The ironical light died away in her eyes, but a different smile, a
consciousness of something, he did not know what, and of quiet mel-
ancholy, came over her face.
“Soon, soon. You say that our position is miserable, that we must
put an end to it. If you knew how terrible it is to me, what I would give
to be able to love you freely and boldly! I should not torture myself and
torture you with my jealousy.... And it will come soon but not as we
expect.”
And at the thought of how it would come, she seemed so pitiable to
herself that tears came into her eyes, and she could not go on. She laid
her hand on his sleeve, dazzling and white with its rings in the lamplight
“It won’t come as we suppose. I didn’t mean to say this to you, but
you’ve made me. Soon, soon, all will be over, and we shall all, all be at
peace, and suffer no more.”
“I don’t understand,” he said, understanding her.
“You asked when? Soon. And I shan’t live through it. Don’t
interrupt me!” and she made haste to speak. “I know it; I know for
certain. I shall die; and I’m very glad I shall die, and release myself and
you.”
Tears dropped from her eyes; he bent down over her hand and
began kissing it, trying to hide his emotion, which, he knew, had no sort
of grounds, though he could not control it.

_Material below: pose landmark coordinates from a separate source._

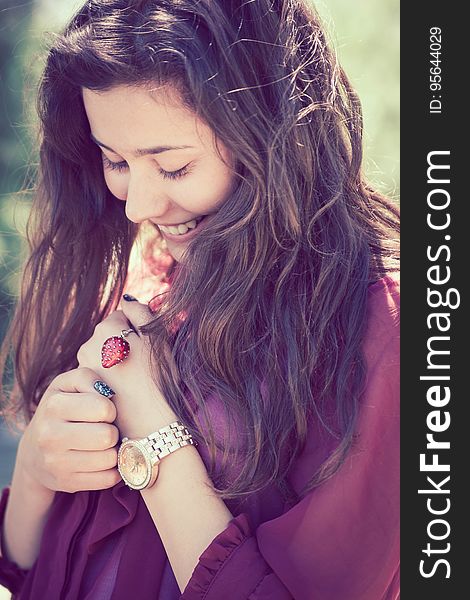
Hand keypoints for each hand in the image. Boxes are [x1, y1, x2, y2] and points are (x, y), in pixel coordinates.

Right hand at [17, 367, 121, 494]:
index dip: (110, 409)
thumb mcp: (68, 384)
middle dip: (112, 431)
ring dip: (113, 451)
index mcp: (53, 406)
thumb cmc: (62, 409)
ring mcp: (57, 463)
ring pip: (110, 459)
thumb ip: (89, 378)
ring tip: (102, 445)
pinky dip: (112, 469)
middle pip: (107, 436)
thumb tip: (109, 393)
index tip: (102, 411)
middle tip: (103, 429)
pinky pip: (108, 479)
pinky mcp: (67, 483)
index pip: (103, 408)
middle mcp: (50, 436)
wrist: (34, 450)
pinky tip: (101, 460)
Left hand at [76, 297, 177, 439]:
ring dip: (118, 359)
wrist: (149, 424)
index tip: (148, 348)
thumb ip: (141, 312)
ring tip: (135, 379)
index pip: (123, 316)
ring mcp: (86, 367)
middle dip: (126, 343)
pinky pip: (101, 371)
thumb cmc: (158, 379)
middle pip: (111, 334)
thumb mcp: (157, 338)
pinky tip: (125, 389)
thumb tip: (127, 300)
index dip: (139, 330)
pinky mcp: (87, 386)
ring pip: (105, 353)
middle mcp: (89, 345)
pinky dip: (112, 376)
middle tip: (143, 364)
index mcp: (106, 329)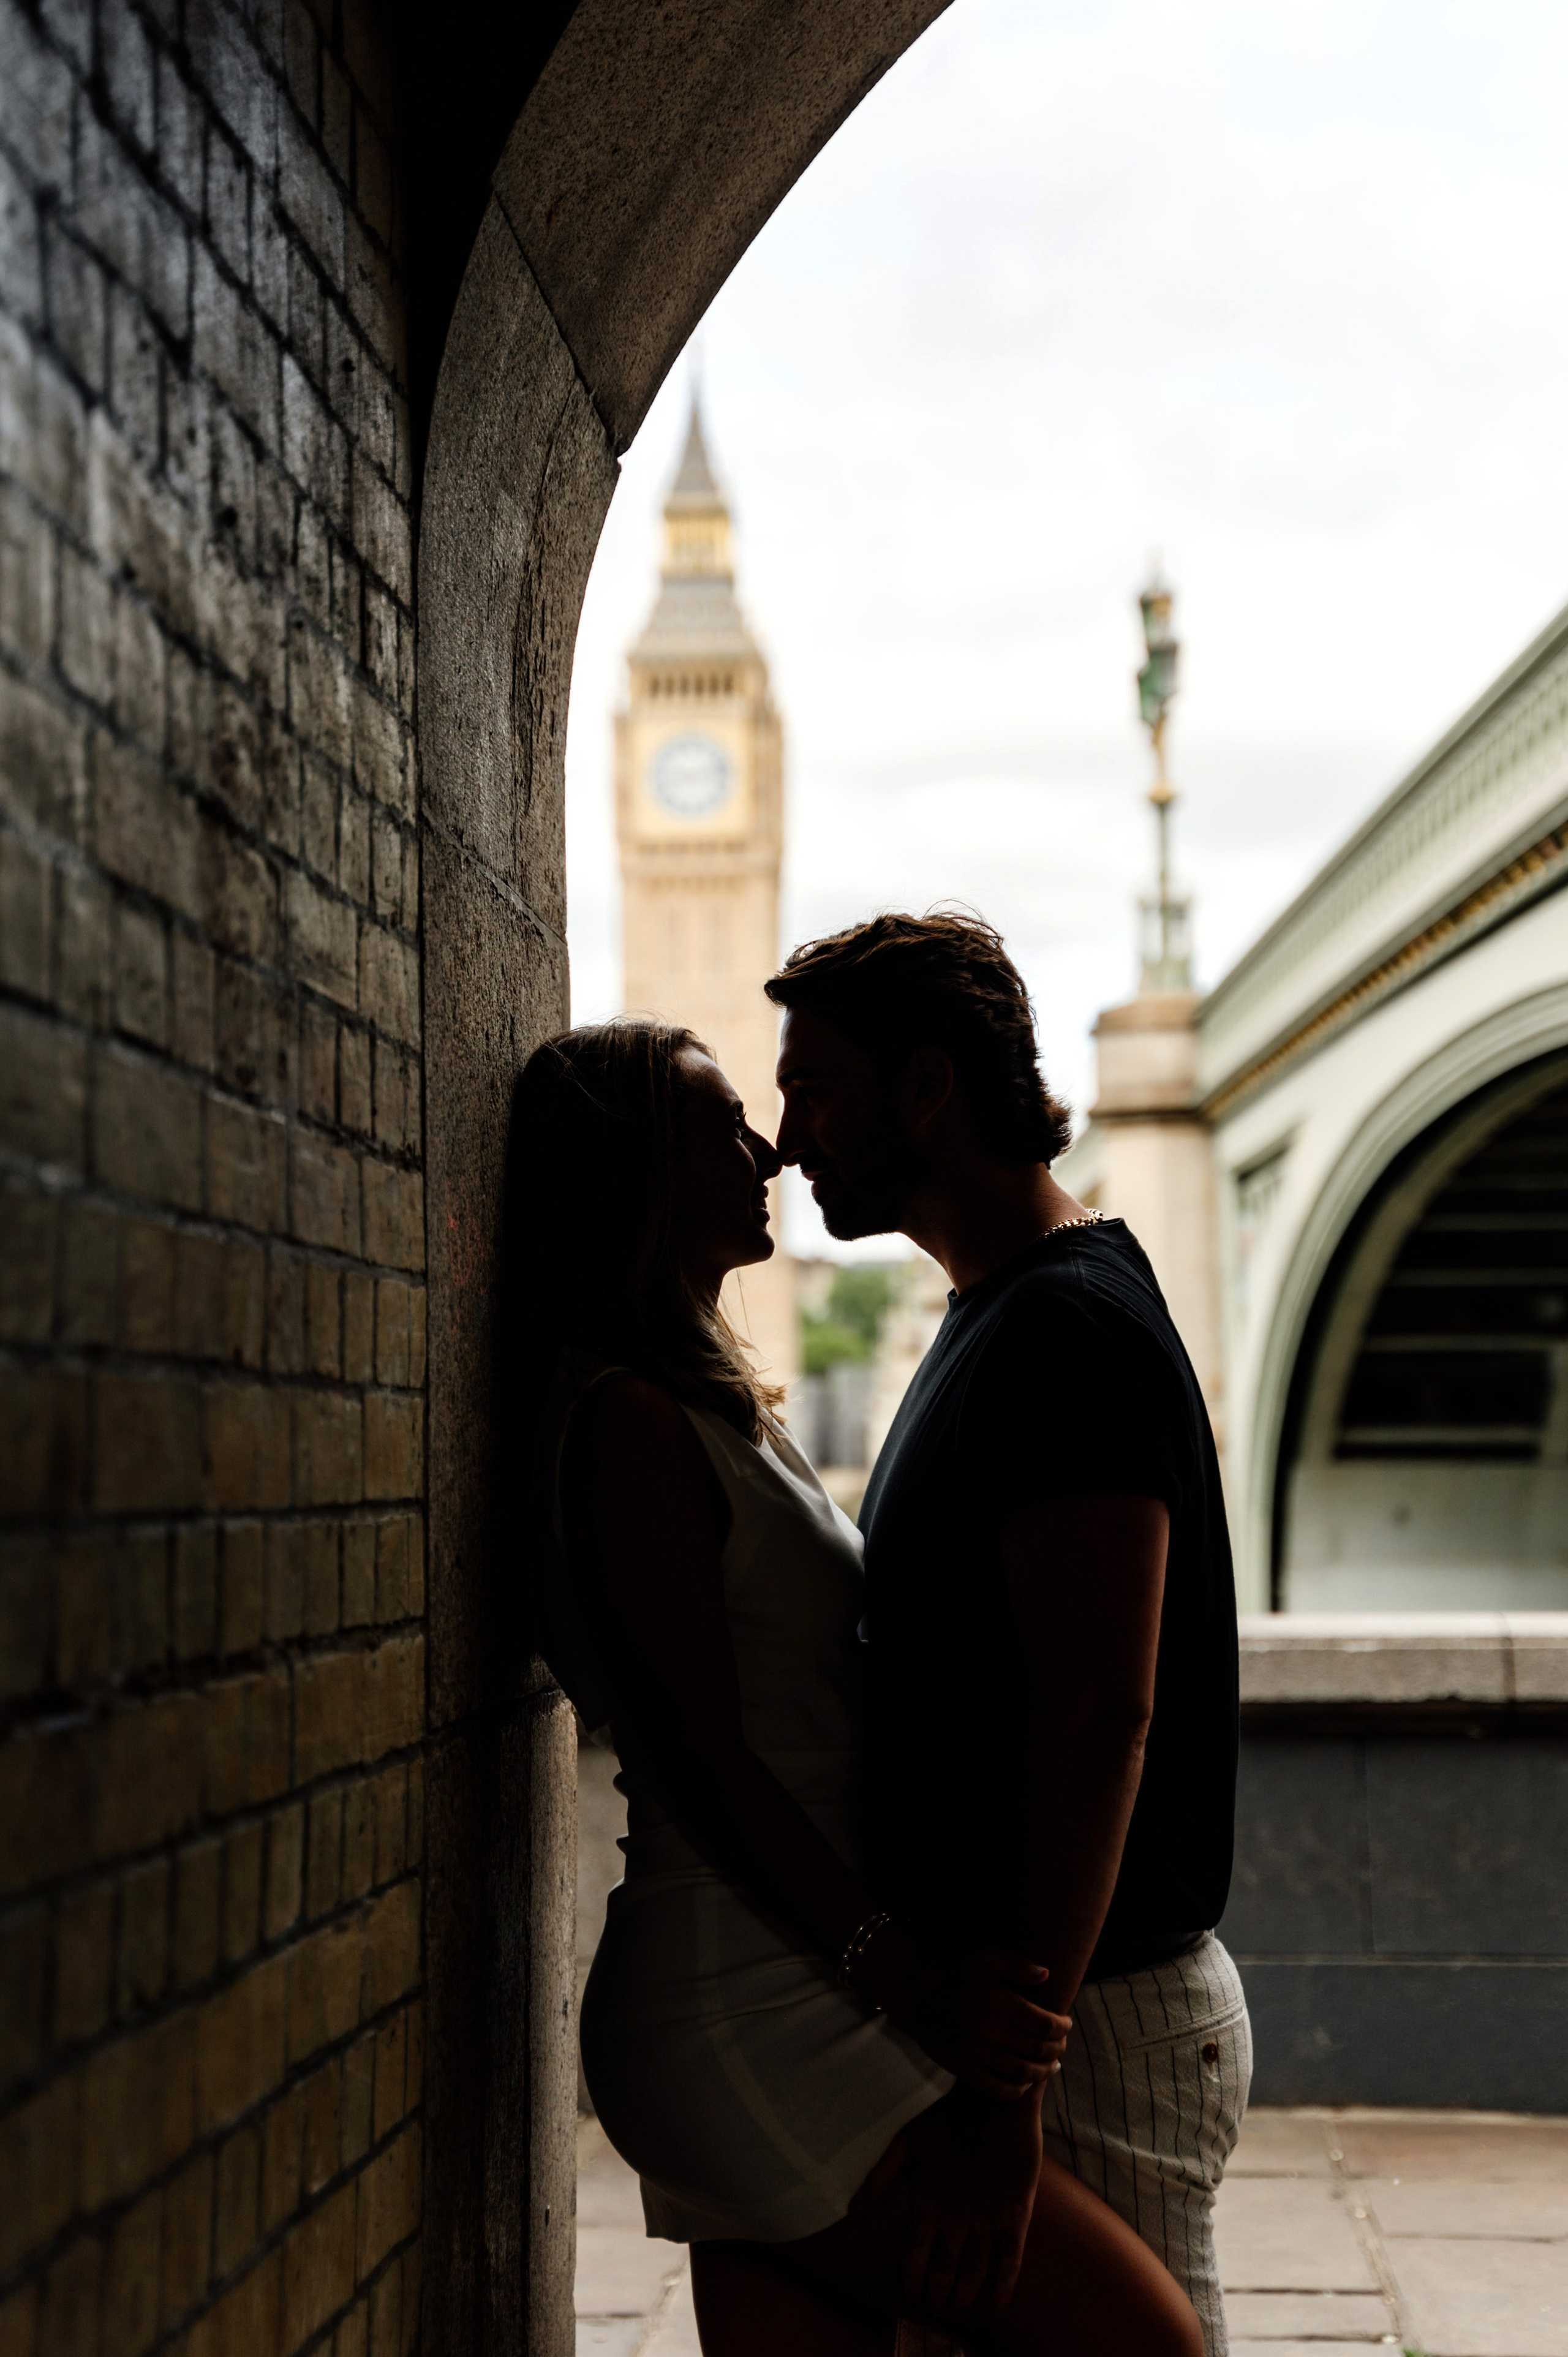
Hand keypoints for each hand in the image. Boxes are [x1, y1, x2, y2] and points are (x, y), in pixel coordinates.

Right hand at [859, 1930, 1070, 2098]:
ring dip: (1043, 2072)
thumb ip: (1017, 1965)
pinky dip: (1018, 2089)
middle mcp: (990, 2030)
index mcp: (1000, 2003)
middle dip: (1056, 2049)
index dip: (1062, 2027)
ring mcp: (976, 2053)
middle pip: (1037, 2049)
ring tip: (1050, 2066)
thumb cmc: (958, 1975)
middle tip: (1061, 2046)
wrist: (919, 1996)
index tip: (1066, 2024)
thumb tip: (1047, 1974)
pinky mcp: (964, 2069)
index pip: (1044, 2023)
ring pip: (1022, 2071)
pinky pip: (999, 2088)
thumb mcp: (985, 1959)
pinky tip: (1026, 2082)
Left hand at [900, 2084, 1043, 2328]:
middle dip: (937, 2300)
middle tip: (936, 2312)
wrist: (995, 2102)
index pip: (913, 2260)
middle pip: (943, 2276)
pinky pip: (1009, 2264)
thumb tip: (853, 2212)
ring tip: (957, 2316)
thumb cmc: (948, 2118)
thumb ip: (880, 2179)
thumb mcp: (906, 2142)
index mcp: (927, 2206)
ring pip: (972, 2277)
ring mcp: (987, 2222)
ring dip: (963, 2302)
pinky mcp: (1015, 2217)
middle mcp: (956, 2221)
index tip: (912, 2299)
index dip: (911, 2284)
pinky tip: (994, 2310)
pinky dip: (1001, 2292)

“Yes, it’s better so,” she said, tightly gripping his hand. “That’s the
only way, the only way left us.”
He had recovered himself, and lifted his head.
“How absurd! What absurd nonsense you are talking!”
“No, it’s the truth.”
“What, what’s the truth?”
“That I shall die. I have had a dream.”
“A dream?” repeated Vronsky, and instantly he recalled the peas-
ant of his dream.
“Yes, a dream,” she said. “It’s a long while since I dreamed it. I
dreamed that I ran into my bedroom, that I had to get something there,
to find out something; you know how it is in dreams,” she said, her eyes
wide with horror; “and in the bedroom, in the corner, stood something.”